Dottid Retail is supposed to provide owners and managers with easier access to building data. As retail stores demand more flexible rent terms due to the evolving nature of the asset class — due in no small part to the pandemic’s disruption and e-commerce’s rocket-ship rise — Dottid tracks these details throughout the contract negotiations, including during the tenant’s occupancy, the company statement said.

“We want to enable our customers with the ability to capture as much data about their buildings as possible,” said Kyle Waldrep, Dottid CEO and founder. “It’s really what I call enablement data, because it’s enabling the teams that own these buildings to create better synergy across their transactions, ultimately driving revenue for the owner.”

Dottid’s retail platform and its analytics team mines retail owners’ data to help drive their clients’ business and real estate transactions throughout the leasing cycle, Waldrep said. “That’s what we wanted to set up and that’s what we’ve done, specific to retail with this release.”

Dottid views the retail sector as looking more than ever for innovation and growth to drive the asset class forward after COVID’s impact.

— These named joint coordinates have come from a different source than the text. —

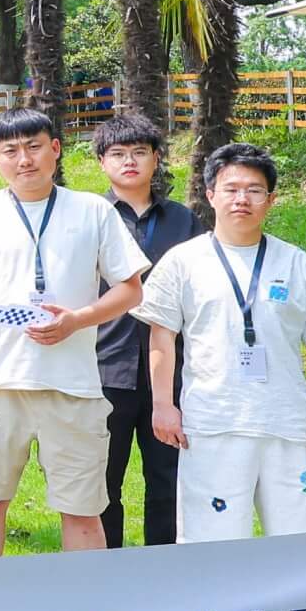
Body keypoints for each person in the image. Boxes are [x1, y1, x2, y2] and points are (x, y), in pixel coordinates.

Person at [0, 108, 149, 559]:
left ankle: (84, 600)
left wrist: (77, 319)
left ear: (55, 149)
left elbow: (131, 290)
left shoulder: (92, 210)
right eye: (10, 150)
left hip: (73, 387)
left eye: (34, 147)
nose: (24, 159)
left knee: (83, 511)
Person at [141, 142, 306, 541]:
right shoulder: (183, 261)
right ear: (210, 195)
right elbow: (161, 336)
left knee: (303, 539)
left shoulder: (295, 262)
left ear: (270, 200)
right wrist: (163, 405)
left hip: (287, 423)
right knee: (211, 541)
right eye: (231, 189)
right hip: (212, 422)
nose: (242, 199)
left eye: (254, 190)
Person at [90, 115, 199, 547]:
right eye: (118, 154)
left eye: (140, 152)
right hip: (104, 366)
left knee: (168, 479)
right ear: (102, 162)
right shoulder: (90, 218)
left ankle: (164, 566)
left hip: (172, 370)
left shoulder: (184, 221)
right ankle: (107, 568)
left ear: (156, 158)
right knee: (102, 482)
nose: (129, 161)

A record 12,200 retail stores closed last year, and that trend had been accelerating due to the shift to online commerce.

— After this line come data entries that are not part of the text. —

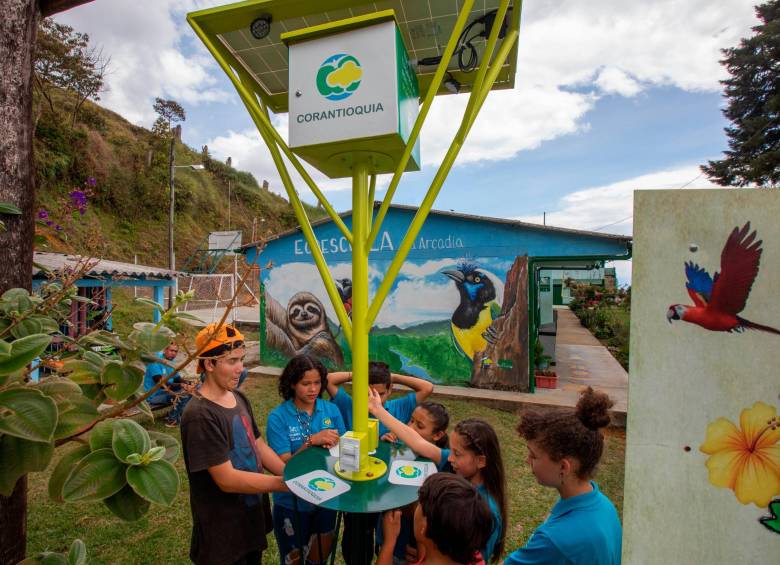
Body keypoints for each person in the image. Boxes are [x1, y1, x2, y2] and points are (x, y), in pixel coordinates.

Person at [181, 323, 287, 565]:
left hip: (250, 521)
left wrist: (290, 472)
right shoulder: (199, 414)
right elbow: (226, 480)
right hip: (222, 533)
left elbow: (258, 445)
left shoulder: (238, 397)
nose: (240, 368)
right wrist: (285, 484)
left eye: (242, 359)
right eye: (231, 361)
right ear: (209, 364)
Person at [369, 389, 507, 563]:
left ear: (481, 461)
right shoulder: (455, 465)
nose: (449, 458)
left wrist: (425, 554)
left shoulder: (486, 511)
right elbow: (417, 442)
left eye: (457, 453)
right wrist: (378, 410)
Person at [328, 361, 435, 564]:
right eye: (367, 393)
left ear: (390, 390)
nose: (372, 400)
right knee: (357, 538)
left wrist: (392, 376)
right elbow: (329, 380)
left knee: (387, 534)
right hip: (358, 489)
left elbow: (427, 387)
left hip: (390, 489)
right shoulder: (349, 403)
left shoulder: (399, 406)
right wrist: (357, 375)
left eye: (380, 394)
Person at [502, 387, 622, 565]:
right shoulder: (605, 506)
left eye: (534, 455)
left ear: (564, 467)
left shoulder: (555, 541)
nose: (527, 461)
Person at [266, 354, 346, 565]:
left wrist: (338, 445)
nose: (313, 389)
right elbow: (284, 464)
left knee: (319, 557)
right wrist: (312, 441)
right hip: (292, 503)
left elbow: (344, 447)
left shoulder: (331, 410)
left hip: (328, 496)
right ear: (292, 384)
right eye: (305, 383)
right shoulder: (278, 417)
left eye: (317, 383)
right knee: (293, 558)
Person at [376, 401, 452, 563]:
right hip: (390, 538)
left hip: (415, 548)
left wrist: (421, 552)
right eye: (411, 421)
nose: (410, 428)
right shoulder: (400, 447)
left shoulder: (443, 467)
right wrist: (386, 445)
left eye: (420, 426)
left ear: (437, 435)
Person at [378, 473, 493, 565]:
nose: (416, 504)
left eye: (419, 503)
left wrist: (389, 541)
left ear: (425, 526)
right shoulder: (474, 556)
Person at [143, 341, 191, 427]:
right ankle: (172, 419)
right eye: (171, 350)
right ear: (165, 350)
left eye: (175, 351)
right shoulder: (156, 361)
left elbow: (177, 379)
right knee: (183, 393)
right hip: (154, 396)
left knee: (193, 389)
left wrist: (189, 383)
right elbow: (161, 384)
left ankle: (180, 414)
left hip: (166, 392)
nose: (173, 353)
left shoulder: (171, 362)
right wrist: (181, 385)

However, the tech company sees brick-and-mortar retail making a comeback, fueled by a return to the office and school, as well as consumers’ overall desire to get back to in-person dining, shopping, and entertainment. Retail sales were up  0.7 percent monthly in August, according to the U.S. Census Bureau.  

Realizing that retail was in a particularly precarious spot entering the pandemic, Dottid started planning its retail platform in the first quarter of 2020, Waldrep said. However, in 2021, “We’ve seen the demand from retail customers go up and really be driven by an increase in retail sales and in retail productivity, consistent with the market coming back as a whole.”

Launched in January 2020, Dottid overall proclaims itself to be the first and only platform to track every moment of a leasing transaction — from managing inventory through offering, negotiation, tenant improvements, and occupancy.

Prior to the launch of Dottid Retail, Dottid Industrial, a custom extension of the original Dottid offering, was introduced earlier this year, designed with new features that the company says will  bring all parties together and drive business value for a high-performing, yet often underserved, asset class.